START Data excerpts

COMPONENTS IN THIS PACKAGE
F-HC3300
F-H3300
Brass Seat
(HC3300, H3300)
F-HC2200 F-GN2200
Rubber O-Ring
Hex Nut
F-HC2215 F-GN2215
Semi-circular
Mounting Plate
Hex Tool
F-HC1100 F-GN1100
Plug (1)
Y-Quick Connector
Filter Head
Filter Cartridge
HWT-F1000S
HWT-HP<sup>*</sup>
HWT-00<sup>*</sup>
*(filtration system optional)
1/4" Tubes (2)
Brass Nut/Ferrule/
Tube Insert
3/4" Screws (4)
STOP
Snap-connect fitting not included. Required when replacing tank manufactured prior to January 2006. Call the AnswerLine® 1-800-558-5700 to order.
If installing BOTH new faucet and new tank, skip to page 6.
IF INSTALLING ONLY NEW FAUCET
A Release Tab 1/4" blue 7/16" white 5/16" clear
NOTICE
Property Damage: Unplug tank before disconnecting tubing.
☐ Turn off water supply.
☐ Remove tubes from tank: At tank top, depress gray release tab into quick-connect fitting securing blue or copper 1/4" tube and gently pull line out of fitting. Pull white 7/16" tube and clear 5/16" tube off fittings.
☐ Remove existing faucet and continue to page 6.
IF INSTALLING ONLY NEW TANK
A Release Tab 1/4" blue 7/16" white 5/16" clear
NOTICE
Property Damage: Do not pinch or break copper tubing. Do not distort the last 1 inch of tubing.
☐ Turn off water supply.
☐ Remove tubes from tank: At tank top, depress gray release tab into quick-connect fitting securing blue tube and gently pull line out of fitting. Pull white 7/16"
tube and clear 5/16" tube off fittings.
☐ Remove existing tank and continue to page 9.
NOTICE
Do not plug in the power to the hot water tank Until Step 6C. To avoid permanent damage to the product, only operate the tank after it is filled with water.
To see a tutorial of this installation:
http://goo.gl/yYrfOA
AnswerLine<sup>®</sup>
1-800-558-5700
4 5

END Data excerpts

Take the records shown above and output them again exactly.

COMPONENTS IN THIS PACKAGE
F-HC3300
F-H3300
Brass Seat
(HC3300, H3300)
F-HC2200 F-GN2200
Rubber O-Ring
Hex Nut
F-HC2215 F-GN2215
Semi-circular
Mounting Plate
Hex Tool
F-HC1100 F-GN1100
Plug (1)
Y-Quick Connector
Filter Head
Filter Cartridge
HWT-F1000S
HWT-HP<sup>*</sup>
HWT-00<sup>*</sup>
*(filtration system optional)
1/4" Tubes (2)
Brass Nut/Ferrule/
Tube Insert
3/4" Screws (4)
STOP
Snap-connect fitting not included. Required when replacing tank manufactured prior to January 2006. Call the AnswerLine® 1-800-558-5700 to order.
If installing BOTH new faucet and new tank, skip to page 6.
IF INSTALLING ONLY NEW FAUCET
A Release Tab 1/4" blue 7/16" white 5/16" clear
NOTICE
Property Damage: Unplug tank before disconnecting tubing.
☐ Turn off water supply.
☐ Remove tubes from tank: At tank top, depress gray release tab into quick-connect fitting securing blue or copper 1/4" tube and gently pull line out of fitting. Pull white 7/16" tube and clear 5/16" tube off fittings.
☐ Remove existing faucet and continue to page 6.
IF INSTALLING ONLY NEW TANK
A Release Tab 1/4" blue 7/16" white 5/16" clear
NOTICE
Property Damage: Do not pinch or break copper tubing. Do not distort the last 1 inch of tubing.
☐ Turn off water supply.
☐ Remove tubes from tank: At tank top, depress gray release tab into quick-connect fitting securing blue tube and gently pull line out of fitting. Pull white 7/16"
tube and clear 5/16" tube off fittings.
☐ Remove existing tank and continue to page 9.
NOTICE
Do not plug in the power to the hot water tank Until Step 6C. To avoid permanent damage to the product, only operate the tank after it is filled with water.
To see a tutorial of this installation:
http://goo.gl/yYrfOA
AnswerLine<sup>®</sup>
1-800-558-5700
4 5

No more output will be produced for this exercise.